On the allure of roguelikes and difficult games
Imagine for a moment, trying to explain the concept of the roguelike to a casual gamer or non-gamer...
"So this is called a roguelike. Basically you try to survive as long as you can, with limited supplies and health."
"Oh, that sounds cool."
"Death can come at any moment. And you only have one life."
"So what happens when you die?"
"You start from the beginning."
"The game doesn't save? What about checkpoints?"
"Nope. You just lose all your hard-earned progress. And all your powerful weapons. And your gear. Back to square one. Sounds fun, right?"
Yes, yes it does. It's very fun. The roguelike may have once been niche, but today it seems like you can't go another day without a new title flaunting its roguelike elements. From the platformers like Spelunky and Towerclimb and the shooters such as Tower of Guns and Fancy Skulls to the action roguelikes and more traditional turn-based one, if anything it seems like the roguelike is in vogue today. And it's not just rogues or games with roguelike elements; across IOS, PC, console, high difficulty games are thriving. Super Meat Boy and Demons' Souls are probably the poster children for white-knuckle, ass-kicking, break-your-controller/keyboard/tablet experiences, and dozens of games have followed in their footsteps, such as Super Hexagon, Hotline Miami, and dozens and dozens of twitchy reflex-testing IOS games. But why? Why do gamers enjoy so many forms of digital torture?

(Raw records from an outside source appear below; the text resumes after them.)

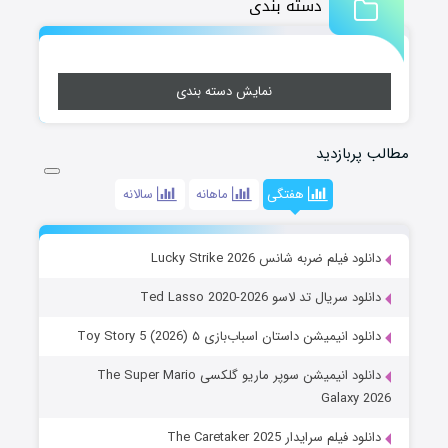
دسته بندی
نمایش دسته بندی
مطالب پربازدید
هفتگی
ماهانه
سالانه
دانلود فیلم ضربه شانس Lucky Strike 2026
دانلود سریال تد لاسو Ted Lasso 2020-2026
دانلود انیمیشن داستان اسباب‌بازی ۵ Toy Story 5 (2026)
دانلود انیمیشن سوپر ماریو گلکسی The Super Mario
Galaxy 2026
دانلود فیلم سرایدار The Caretaker 2025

I can't speak for all gamers, but I can speak for myself. For the longest time, I hated difficult games. Perhaps it was my introduction to the more demanding nature of stealth games that began my change in opinion, but the turning point that I'm certain of was Demons' Souls. Getting Demons' Souls was a leap of faith in several aspects. At the time, I didn't really enjoy fantasy games that much, I didn't really like hard games, I had never been a fan of RPGs. But the compelling and intense stories I had read across the internet drove me to give Demons' Souls a change. And I'm glad I did.
Now Demons' Souls is not a roguelike, but I consider it a gateway to the genre, an introduction to the basic elements and mindset needed to enjoy the roguelike genre and perhaps hard games in general. Death is quick, and sudden, and lurking around every corner. You need to be careful and cautious. Recklessness gets you killed. You need to accept that a wrong decision, a lapse in judgement, could make you lose hours of progress. Your life in Demons' Souls is precious and playing foolishly will only mean a quick death.

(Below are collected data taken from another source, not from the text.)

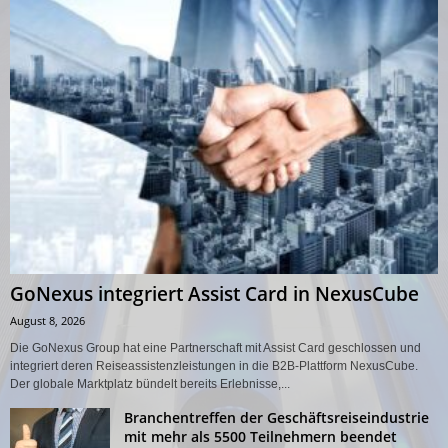
GoNexus integriert Assist Card in NexusCube
August 8, 2026
Die GoNexus Group hat eine Partnerschaft mit Assist Card geschlossen und
integriert deren Reiseassistenzleistungen in die B2B-Plattform NexusCube.
Der globale Marktplatz bündelt bereits Erlebnisse,...
Branchentreffen der Geschäftsreiseindustrie
mit mehr als 5500 Teilnehmern beendet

I think that's perhaps the most critical reason behind the appeal in these games. Life has meaning, death has consequence. The setback is more than a quick load to the last checkpoint. The games demand more from a player. They demand that you improve your skills, actually become a better player. They demand that you play on a knife's edge, where a simple mistake could equal death and failure. It's that slim margin for error, that gives these games true tension, not the manufactured atmospheres of Outlast or Dead Space, but tension that derives from your skills or lack of skills, from the fear of what lies around the next corner or the darkness ahead.

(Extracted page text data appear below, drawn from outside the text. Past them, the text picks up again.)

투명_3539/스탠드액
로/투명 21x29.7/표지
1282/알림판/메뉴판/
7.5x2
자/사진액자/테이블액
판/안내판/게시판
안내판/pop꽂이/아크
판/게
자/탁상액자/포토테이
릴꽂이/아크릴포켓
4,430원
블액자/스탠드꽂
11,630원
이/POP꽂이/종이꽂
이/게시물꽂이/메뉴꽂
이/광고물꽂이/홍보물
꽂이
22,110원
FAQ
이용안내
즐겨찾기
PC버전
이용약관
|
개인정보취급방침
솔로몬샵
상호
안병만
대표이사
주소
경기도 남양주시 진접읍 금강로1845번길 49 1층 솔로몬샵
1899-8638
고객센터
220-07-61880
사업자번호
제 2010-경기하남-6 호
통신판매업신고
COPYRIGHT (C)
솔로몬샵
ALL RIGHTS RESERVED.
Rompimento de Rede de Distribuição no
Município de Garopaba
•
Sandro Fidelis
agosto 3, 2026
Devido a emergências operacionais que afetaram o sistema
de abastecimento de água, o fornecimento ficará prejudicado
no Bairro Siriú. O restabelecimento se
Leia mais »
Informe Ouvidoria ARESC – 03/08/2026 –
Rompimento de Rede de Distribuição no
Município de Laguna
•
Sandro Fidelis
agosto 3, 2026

That's roguelikes. In the case of twitch games like Super Hexagon and Hotline Miami or platformers like Super Meat Boy, difficulty breeds a different kind of appeal. The appeal of perfection. Just like roguelikes demand the player's utmost focus and skills, so do these high difficult twitch games. But instead of fear and dread of the unknown, it's the thrill and adrenaline rush of clearing a challenge that defeated you dozens of times before, where each failure hones your skills that much more until you could achieve that white-knuckle perfection. It's seeing your best attempt increase in increments of mere seconds or maybe just fractions of a second.
Since I played Demons' Souls, I've embraced difficult and challenging games, from myriad precison platformers and reflex games on IOS and PC to a wide variety of roguelikes, rogue-lites, and games with rogue elements. The punishing lessons of defeat and the thrill of victory, of overcoming that overwhelming challenge, is an addictive appeal that few other games or genres can match.